Reginaldo Vianna - O fato de ser profissional liberal, cirurgião pediátrico, certamente exacerbou em mim o questionamento constante sobre tudo e sobre todos. A minha formação profissional exige uma capacidade ou uma possibilidade maior em "juntar fragmentos" (da saúde ou da falta dela) e conceber um diagnóstico para posteriormente estabelecer um tratamento e finalmente conviver com o resultado o resto da vida.
Felizmente meus resultados sempre foram muito bons e a gratificação pessoal, incrível. O desgaste, porém, de todo esse processo, após 35 anos de centro cirúrgico, me fizeram procurar a eventual origem da forma de nosso pensar e de nossas posturas. Posturas como indivíduo e como humanidade, como cidadão e como sociedade, como elemento de uma determinada cultura ou como elemento de uma outra cultura.
O que poderia nos fazer tão diversos que dificilmente conseguimos prever reações individuais nas várias situações?
Os questionamentos dos alunos [de medicina] e dos [meus] pacientes são um livro aberto neste aprendizado.
A busca de respostas me levou ao curso de filosofia, porém sem a ideia de hobby, mas de nova formação. Foi um curso básico, mas que me permitiu olhar o ser humano de uma forma mais pragmática e mais compreensiva.
Esta busca me levou a encontrar realmente a necessidade da participação do "outro" em toda a nossa vida. A aceitação compreensiva do "outro" passa então a ser um ponto crucial.
Fale resumidamente sobre as ideias centrais do livro.
Acho que esta pode ser uma das ideias centrais da obra: 1- Não temos um EU original nem particular, 2-O nosso EU deve ser uma criação "a quatro mãos" (isto não deve representar a possibilidade única de apenas um "outro" nesta criação), 3- As dúvidas sempre são verdadeiras, as respostas nem sempre.
Pode-se dizer que a base da filosofia é a dúvida, o questionamento. A dúvida também é vital para a medicina, mas esta, por outro lado, busca o mais próximo possível da "certeza", com diagnósticos e exames de precisão, por exemplo. Como conciliar isso, para o sr., que convive nos dois mundos?
Muito interessante a sua forma de interpretar as coisas, e atinge o fulcro da questão com muita facilidade.
Durante toda a minha vida médica esta questão me perseguiu.
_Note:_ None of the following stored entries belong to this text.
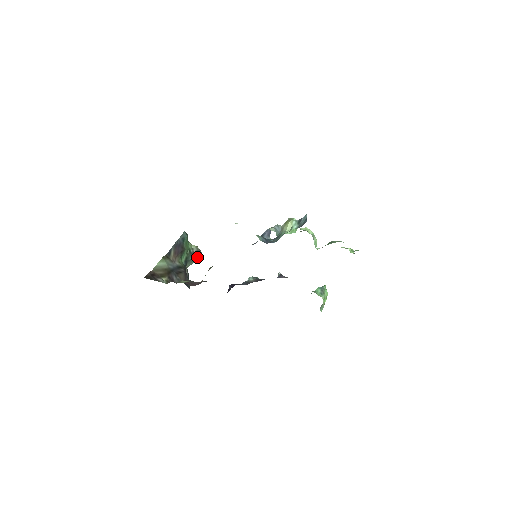
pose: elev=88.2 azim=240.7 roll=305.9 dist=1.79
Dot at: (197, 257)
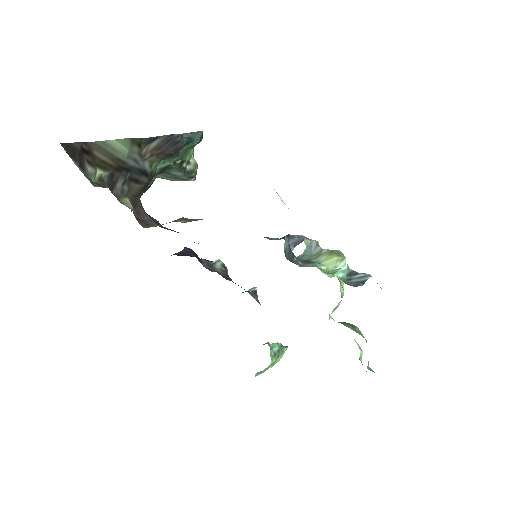
Dot at: (183, 179)
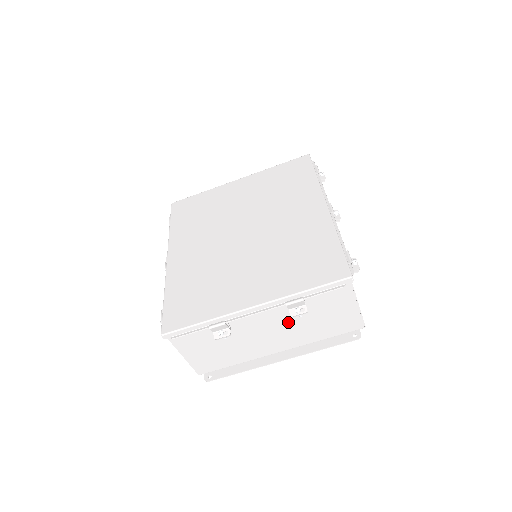
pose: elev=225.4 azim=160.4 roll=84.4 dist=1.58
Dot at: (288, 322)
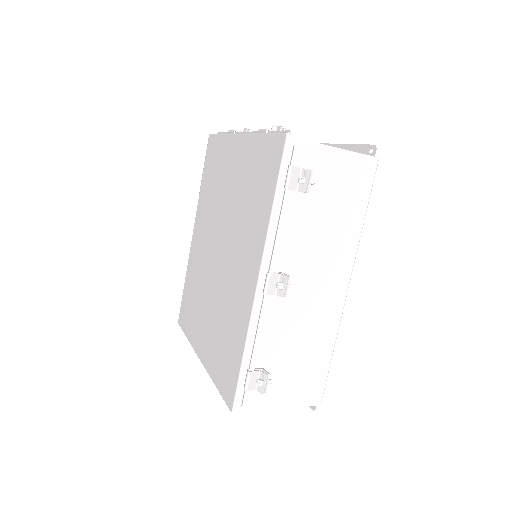
Dot at: occluded
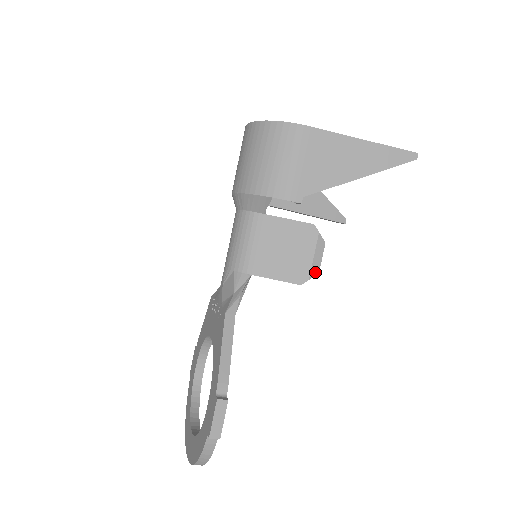
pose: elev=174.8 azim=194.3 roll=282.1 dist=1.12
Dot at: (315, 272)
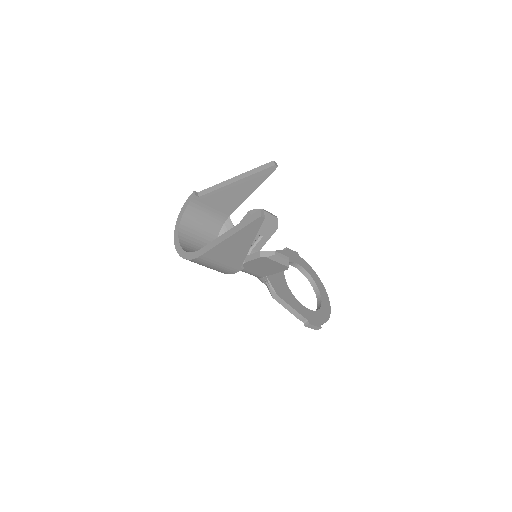
Dot at: (287, 263)
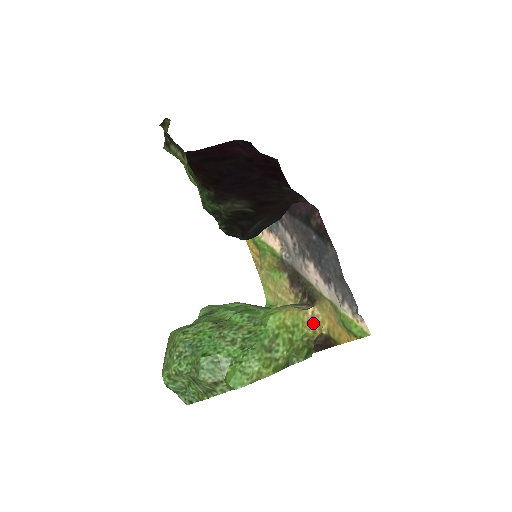
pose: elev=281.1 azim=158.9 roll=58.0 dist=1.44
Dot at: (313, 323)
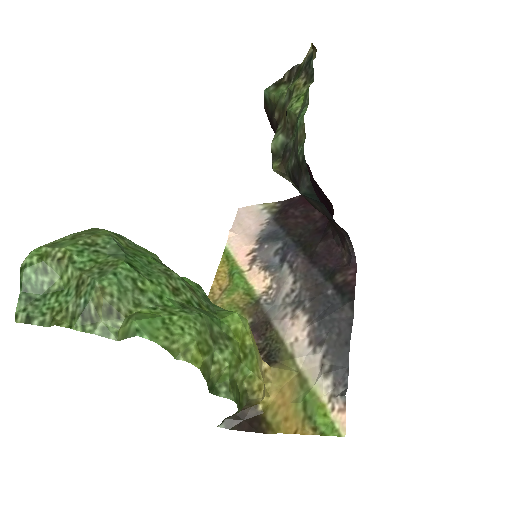
Dot at: occluded
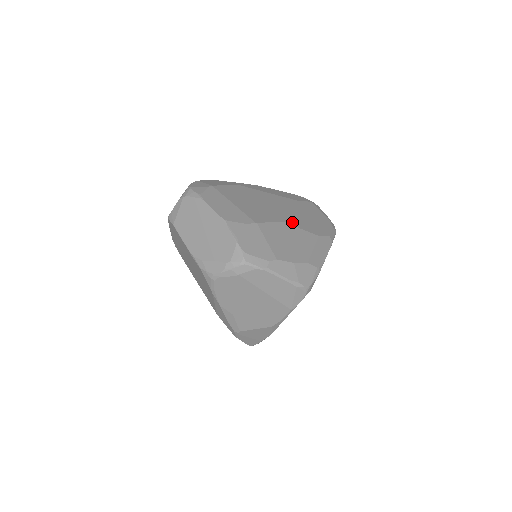
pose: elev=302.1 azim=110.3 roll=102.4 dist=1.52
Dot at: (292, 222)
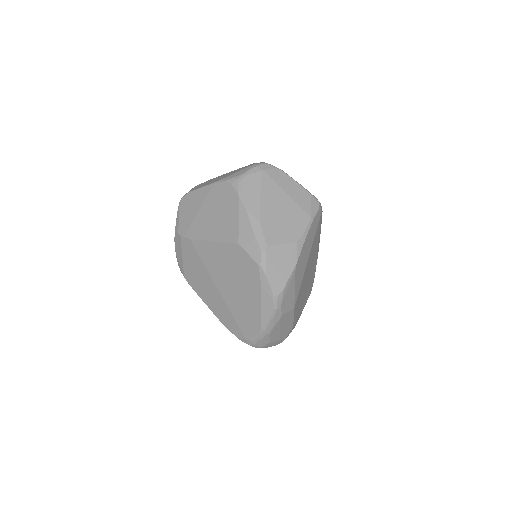
Dot at: occluded
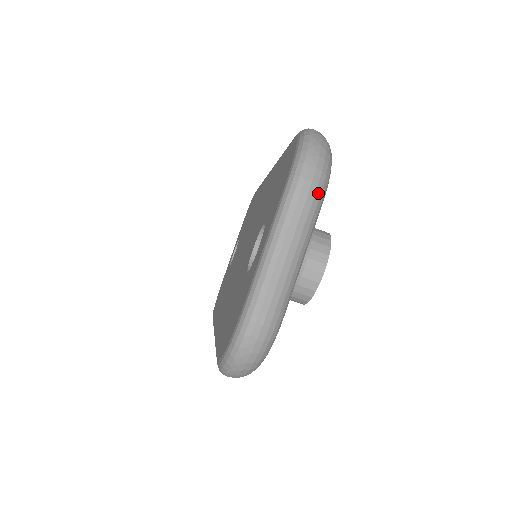
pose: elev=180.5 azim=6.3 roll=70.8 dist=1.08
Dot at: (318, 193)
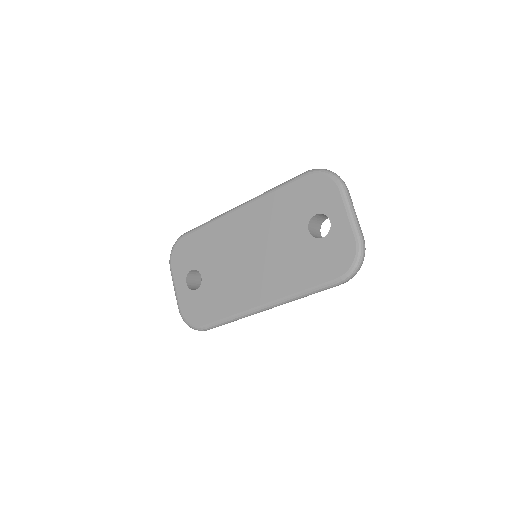
Dot at: occluded
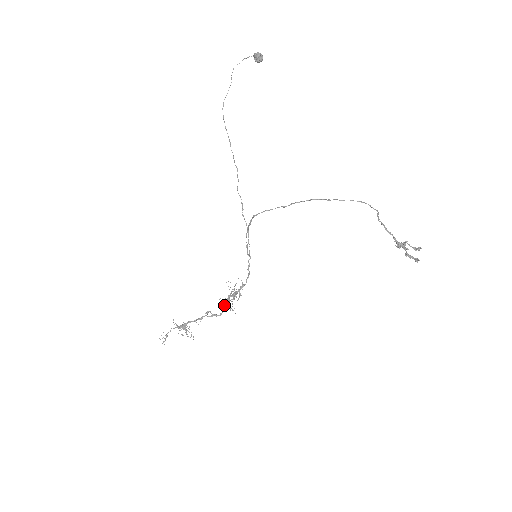
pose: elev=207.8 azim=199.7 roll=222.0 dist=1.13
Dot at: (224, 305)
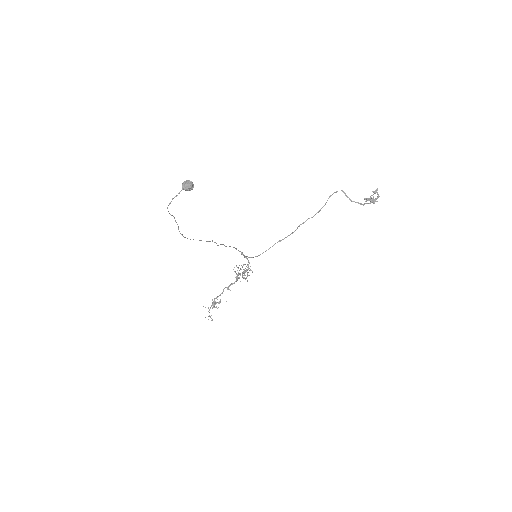
Dot at: (237, 278)
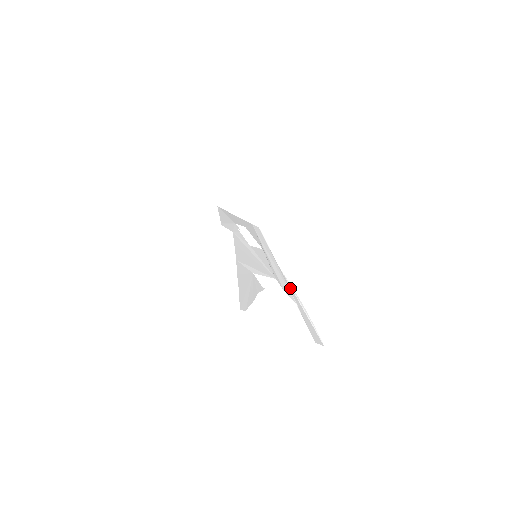
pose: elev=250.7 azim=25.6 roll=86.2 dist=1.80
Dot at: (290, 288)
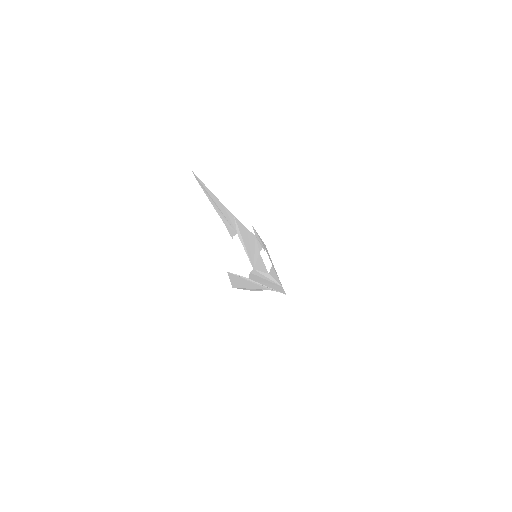
Dot at: (259, 287)
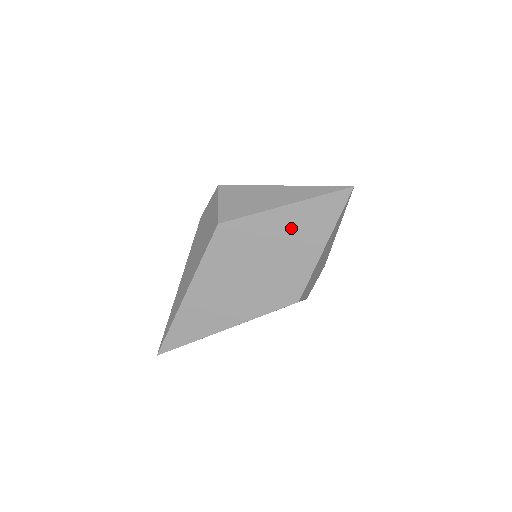
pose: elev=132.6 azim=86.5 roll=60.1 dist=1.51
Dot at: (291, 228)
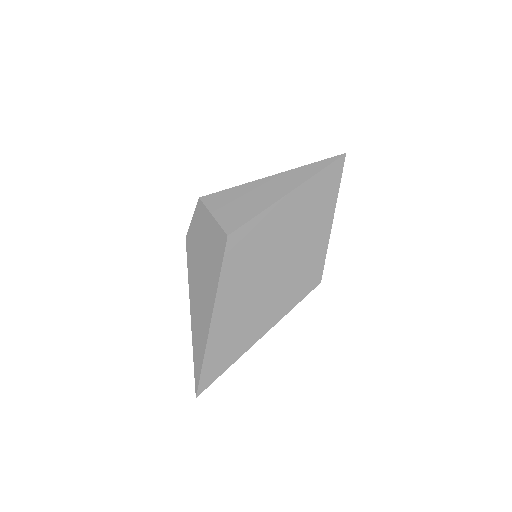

Eu preciso de "certeza", ainda que provisional (mas não provisória), para poder estabelecer um diagnóstico, principalmente cirúrgico.
Meus pacientes sempre foram crianças com malformações a serem corrigidas, ou patologias graves e com indicação cirúrgica. Mais do que a própria medicina, que se compromete com o "melhor que o médico pode dar e não com a cura". Eu nunca aceitei a falha e a família esperava de mim "certeza diagnóstica e habilidade cirúrgica impar", não aceitando menos do que o ótimo.
Ninguém melhor do que o médico conhece as suas limitações e as limitações da medicina, mas como acreditar em sua própria incapacidade e continuar atendendo? Este dilema pode nos levar à depressão ou à supervalorização de nosso conhecimento.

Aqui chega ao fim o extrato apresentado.